● DOCUMENT TEXT
I am about to give up on finding a shoulder plane. I am still dreaming about coming accross an old Spiers infill at a garage sale but I am about at the point where i am going to buy an LN or Veritas.


----------



## dsb1829

Yep, deals to be found on old Stanley planes. I have a few of them in my collection now too. I am not a fan of scouring antique stores or yard sales, so I pay a bit more to get them off e-bay.

Scott, nice website.

Let's get back on topic, might be more helpful to people actually looking for advice on the Groz planes…


----------



## boboswin

I did a review on these planes several months ago .
I trust this information will help with understanding just what is available at the entry level.

Cheers 
Bob


----------



## dsb1829

Nice write-up Bob. Maybe I missed it, but did yours require clean up on the throat or flattening of the soles?


----------



## dsb1829

Additional comment:
I went ahead and cleaned up the stock chip breaker (added a back bevel so it sit tighter on the iron, chips were stuffing under it). I set the breaker .045" back from the blade edge. I flattened the back of the iron, and sharpened the iron to a 6000 grit at 26 degrees bevel (about what it came in at from woodcraft). Lastly I tightened up the mouth by moving the frog up.

End result, even with the stock blade and breaker I can pull full width pine shavings at under .003" and walnut shavings just over .003" (measured with mitituyo digitals). That is better than I could get with the Hock blade, but arguably the mouth width is most likely the difference there.

So basically I have about 2-3 hours into each of the Groz planes tuning and tinkering. It would go faster the next time around, but I am pretty green on fettling and sharpening. Obviously this isn't the best use of time for a new woodworker, unless they want to learn this skill. In the end both planes perform very well. I would like it if the throat of the block plane closed a little tighter, but you can't win them all.


----------



## tpobrienjr

I have a set of Groz machinist squares, and I like them. But then they have no moving parts, unlike a plane.

One beef I have is that some online sellers and some catalogs call the brand Groz with an o-umlaut (Anglicized as Groez, maybe). That gives the false impression that the tools are made in Switzerland, Germany, Austria, etc.

The tools are made in India by a good company with high standards. It's not really necessary to give a false impression.


----------



## steveosshop

I am in the #1 group. I am there for both reason tho. My budget for tools is low, but I also enjoy the hunt for the old hand tools and the challenge of getting them back into that like new condition. One thing I have found tho is that if you really take your time and look around, I.E. every yard sale/auction/flea market you can stop at, you can find some good deals. Today I was able to buy a brand new, still in box, 7" metal vise with anvil area. Its not a woodworking tool, I know, but it will be useful in the shop none the less. And the best part was it only cost me $2. Period. You cant go wrong there.

● EXERCISES TO COMPLETE
1) Duplicate everything in the hand plane thread from "I am in the" down to "go wrong there.".
2) Using the hand plane thread, answer yes or no to whether each statement agrees with it, quoting the words that decide it: (a) The iron was sharpened to a 6000 grit at a 30 degree bevel. (b) The Groz tools are made in India. (c) The metal vise cost $2.
3) Answer these from the hand plane thread:
(a) Where does dsb1829 get old Stanley planes?
(b) What Groz tools does tpobrienjr own?
(c) What size was the metal vise steveosshop bought?
The records that come next have no connection to the hand plane thread.

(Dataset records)
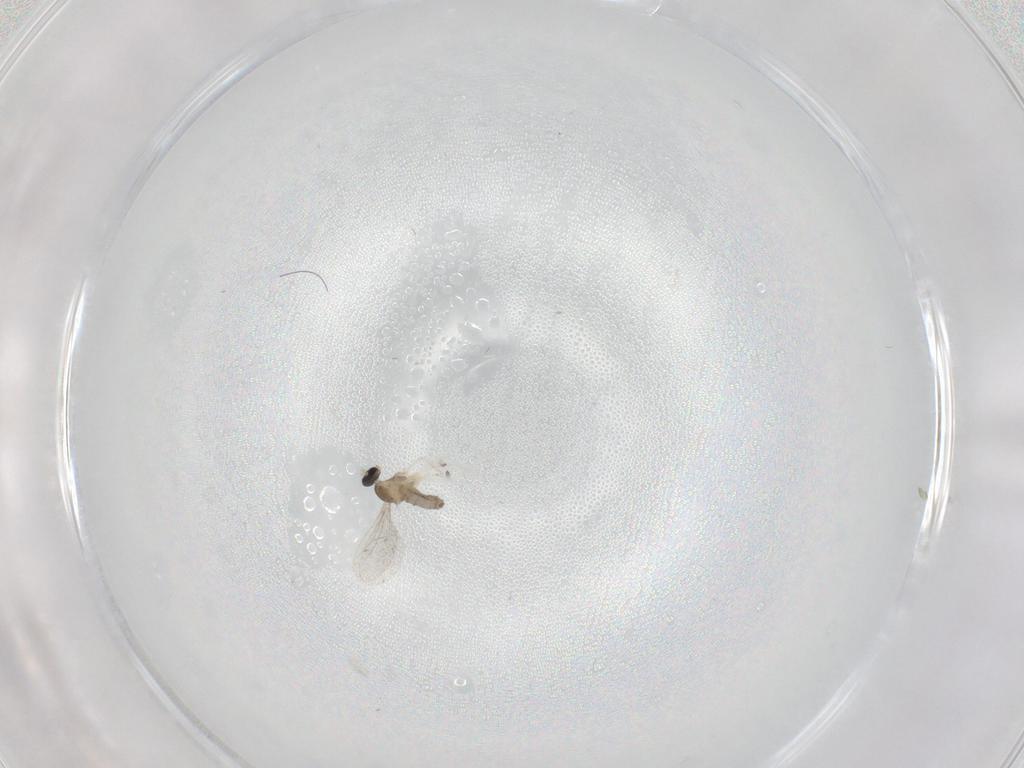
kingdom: Animalia
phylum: Arthropoda
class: Insecta
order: Diptera
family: Cecidomyiidae
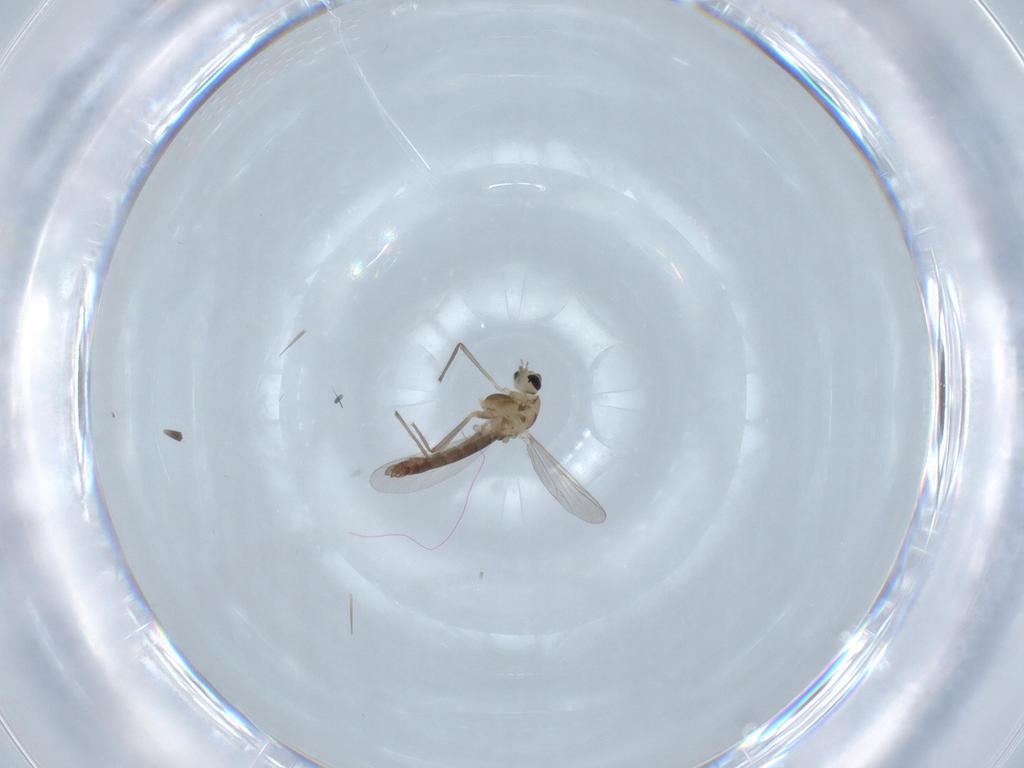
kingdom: Animalia
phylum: Arthropoda
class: Insecta
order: Diptera
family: Chironomidae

● SOLUTION LIST
1)
I am in the #1 group. I am there for both reason tho. My budget for tools is low, but I also enjoy the hunt for the old hand tools and the challenge of getting them back into that like new condition. One thing I have found tho is that if you really take your time and look around, I.E. every yard sale/auction/flea market you can stop at, you can find some good deals. Today I was able to buy a brand new, still in box, 7" metal vise with anvil area. Its not a woodworking tool, I know, but it will be useful in the shop none the less. And the best part was it only cost me $2. Period. You cant go wrong there.

2)
(a) No: "sharpened the iron to a 6000 grit at 26 degrees bevel"
(b) Yes: "The tools are made in India by a good company with high standards."
(c) Yes: "it only cost me $2"

3)
(a) Off e-bay
(b) A set of Groz machinist squares
(c) 7"